Mistral Medium 3.5 Lands in Kilo: A Dense 128B Model Built for Agentic Work

Published on 06.05.2026

AI & AGENTS

Mistral Medium 3.5 is Live in Kilo Code

TLDR: Mistral Medium 3.5 is a 128B dense model that merges instruction-following, reasoning, and coding into one set of weights, scores 77.6% on SWE-Bench Verified, and is now available across Kilo's VS Code extension, CLI, and Cloud Agents. It runs on as few as four GPUs with open weights under a modified MIT license.

Summary: Mistral has been quiet for a while, and that silence turned out to be productive. Mistral Medium 3.5 is a serious model, and the decision to merge instruction-following, reasoning, and coding into a single dense architecture rather than a mixture-of-experts approach is an interesting bet. Most of the recent model releases in the 100B+ range have gone MoE because the per-token compute cost is lower. Mistral went the other direction: one dense 128B model that you can actually reason about without needing to understand routing tables.

The 256k context window is the number that jumps out for agentic work. Long-horizon agent tasks fall apart when the model loses the thread, and most models in this class start degrading meaningfully around 64k to 128k tokens. A model that was trained from the ground up for long-context retention and that was specifically designed for multi-tool agentic sessions is a different kind of tool than a chat model with a big context window bolted on afterward.
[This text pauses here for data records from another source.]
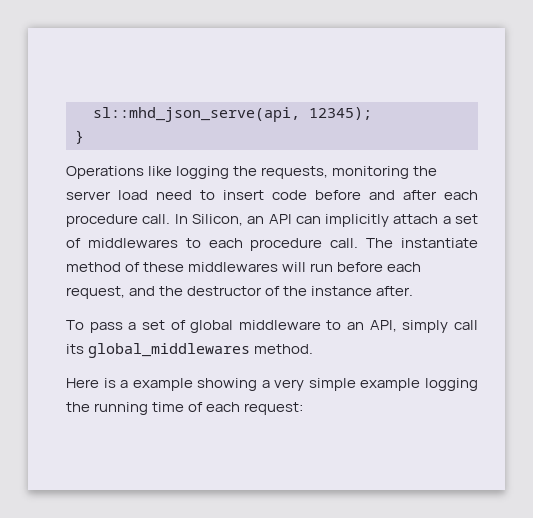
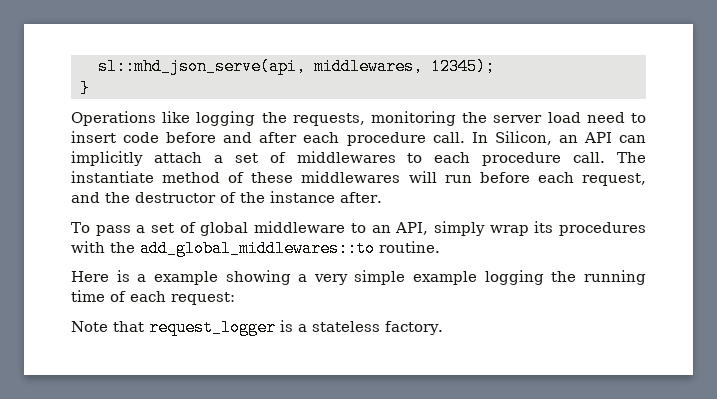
(300, 114) none -> [313,58,423,75] middlewares,
[453,320,478,330] [66,343,314,358] call its global_middlewares method. -> [489,221,647,236] [71,240,440,257] wrap its procedures with the add_global_middlewares::to routine.
(304, 408) none -> [71,319,443,336] // Note that request_logger is a stateless factory.

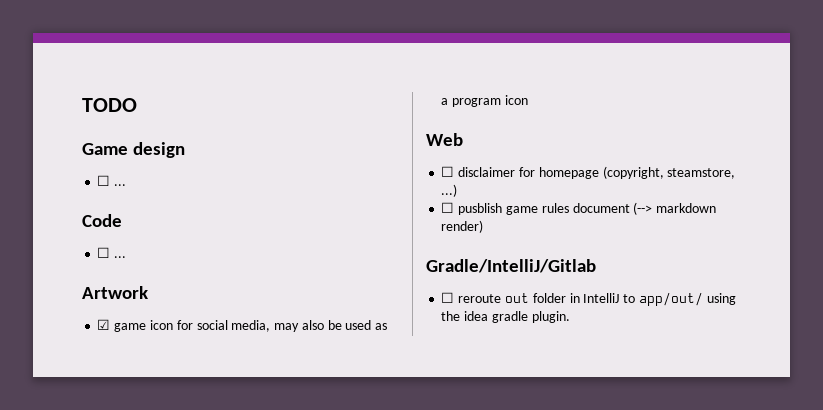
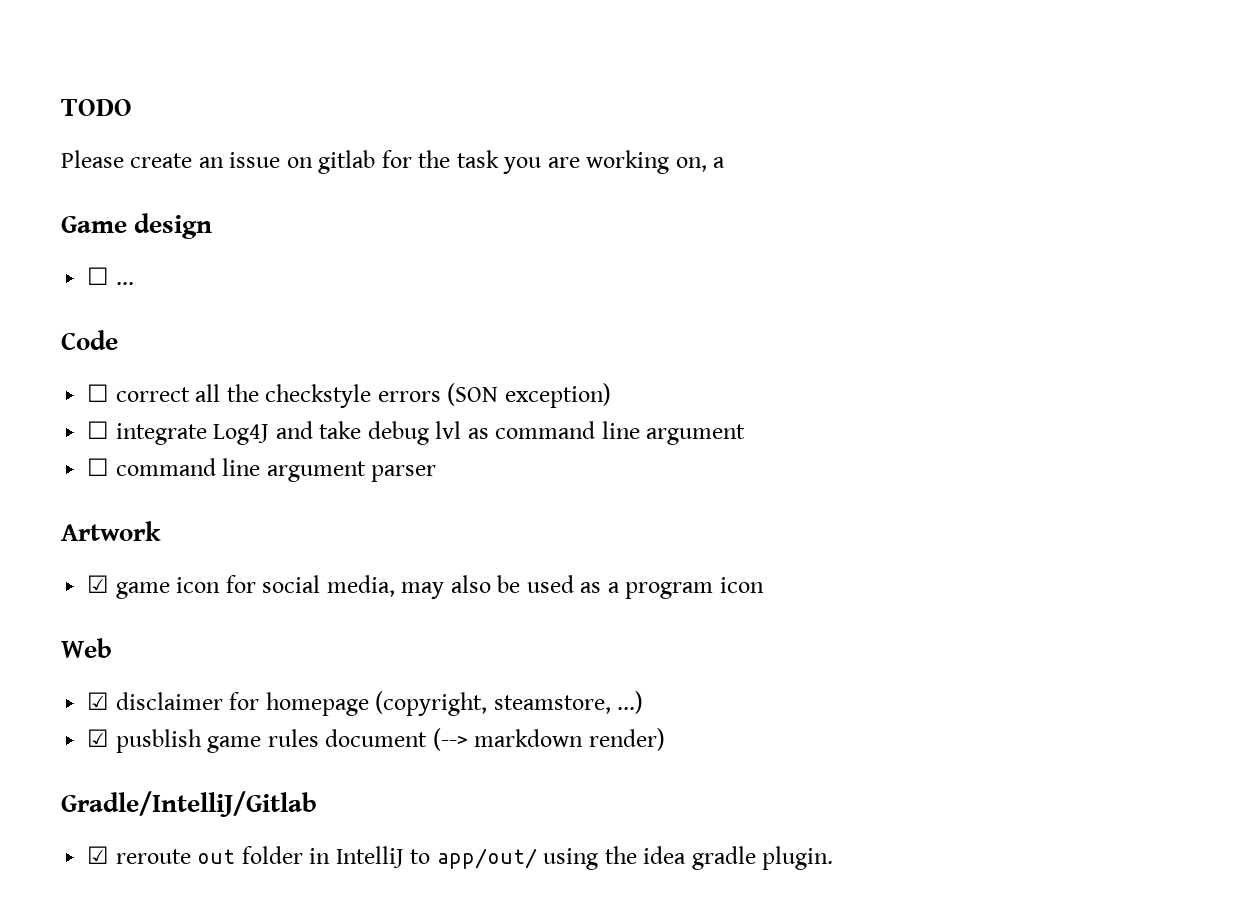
(137, 105) none -> [61,150,726,174] // Please create an issue on gitlab for the task you are working on, a
[114,256,127,258] ... -> [115,383,611,408] [87,421,746,445] [87,458,437,482] correct all the checkstyle errors (SON exception) // ☐ integrate Log4J and take debug lvl as command line argument // ☐ command line argument parser
[441,166,455,177] ☐ -> [87,692,110,710] ☑
[441,202,455,213] ☐ -> [87,729,110,747] ☑
[441,292,455,303] ☐ -> [87,846,110,864] ☑

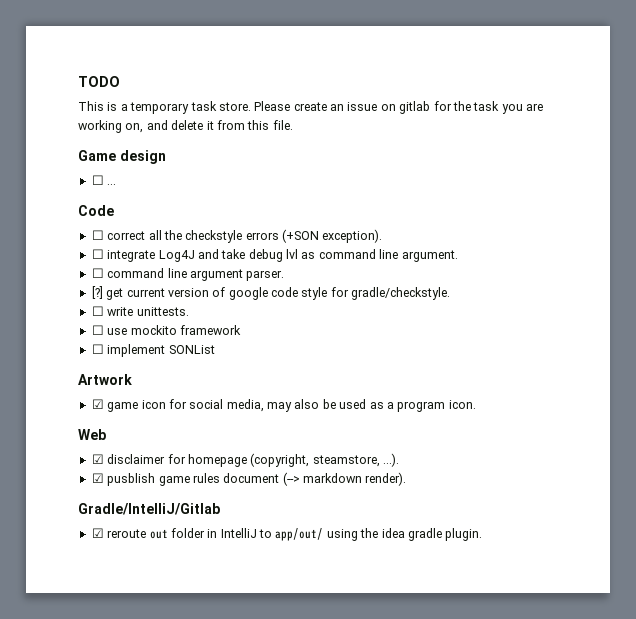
(132, 107) none -> [78,101,251,114] This is a temporary task store.
[713,157,726,168] a -> [146,120,293,130] and delete it from this file.
[447,383,611,408] (SON exception) -> [282,229,383,243] (+SON exception).
[646,424,746,445] argument -> [401,250,458,262] argument.
[371,465,437,482] parser -> [246,270,285,281] [91,286,451,300] [91,306,189,316] [91,325,241,335] [91,344,215,357] parser. // [?] get current version of google code style for gradle/checkstyle. // ☐ write unittests. // ☐ use mockito framework // ☐ implement SONList
[719,577,764,593] icon -> [448,400,476,409] icon.
[617,691,644,714] ...) -> [383,453,399,467] ...).
[588,728,665,751] render) -> [365,472,407,486] render).

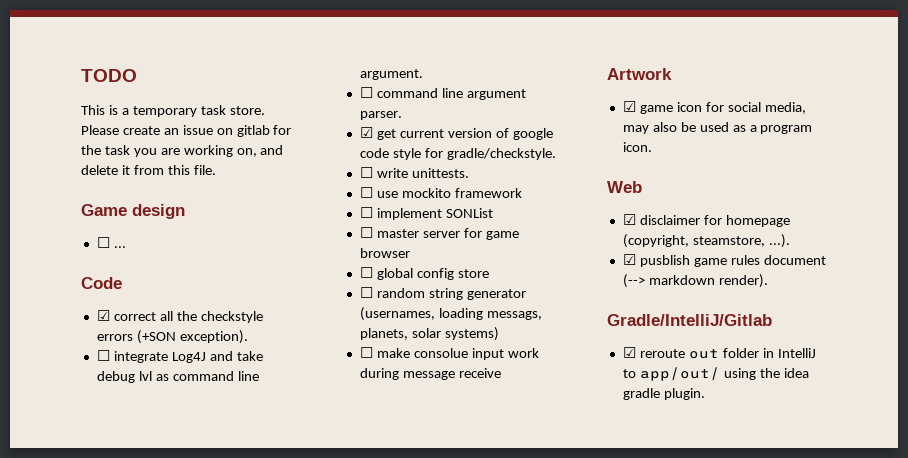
[91,230,104,240] ☐ -> [96,310,110,321] ☑
[91,286,103,299] [?] -> [359,127,373,138] ☑
(215, 349) none -> [359,227,519,240] [359,248,410,258] [359,267,489,280] [359,287,526,300] [359,307,542,321] [359,327,499,341] [359,347,539,360] [359,368,501,380] // ☐ master server for game browser // ☐ global config store // ☐ random string generator (usernames, loading messags, planets, solar systems) // ☐ make consolue input work during message receive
The SWE-Bench score of 77.6% puts it ahead of Devstral 2 and Qwen3.5 397B A17B. I'd take SWE-Bench numbers with some skepticism, because harness design and prompt engineering matter enormously for those scores, and different labs are not always testing apples-to-apples. But the relative positioning against models significantly larger by parameter count is worth noting, especially combined with the self-hosting story. Running a frontier-class coding model on four GPUs is a meaningfully different infrastructure requirement than the ten or twenty you'd need for comparable alternatives.

The pricing is competitive. At $1.50 per million input tokens and $7.50 per million output, it's priced below Claude Sonnet and GPT-4o while claiming comparable agentic performance. For async agent runs where you're accumulating hundreds of thousands of tokens per session, the blended cost matters a lot. Kilo's framing around the Kilo Pass discount is sales language, but the base API pricing is genuinely not bad for a model at this capability level.

What's missing from this announcement is any independent evaluation of the model's behavior on Kilo-specific workflows. The SWE-Bench score comes from Mistral, and the framing around "built from the ground up for agentic work" is exactly what every model announcement says now. I'd want to see how it performs on multi-turn agent sessions with real tool call sequences before drawing firm conclusions.

Key takeaways:

  • 128B dense model with 256k context, combining instruction-following, reasoning, and coding in one set of weights
  • 77.6% SWE-Bench Verified, ahead of Devstral 2 and larger MoE alternatives
  • Self-hostable on four GPUs with open weights under a modified MIT license
  • Available across Kilo's VS Code extension, CLI, Cloud Agents, and KiloClaw at $1.50/$7.50 per million input/output tokens

Why do I care: A dense 128B model at these specs that you can self-host and that's designed for async multi-tool work is the profile I want for serious agent infrastructure. The open weights are genuinely important: when an agent is running production-level tasks, I want the option to host the model myself and not be dependent on a provider's uptime or pricing changes. Whether the real-world agentic performance matches the benchmark positioning is still an open question, but the architecture choices are the right ones.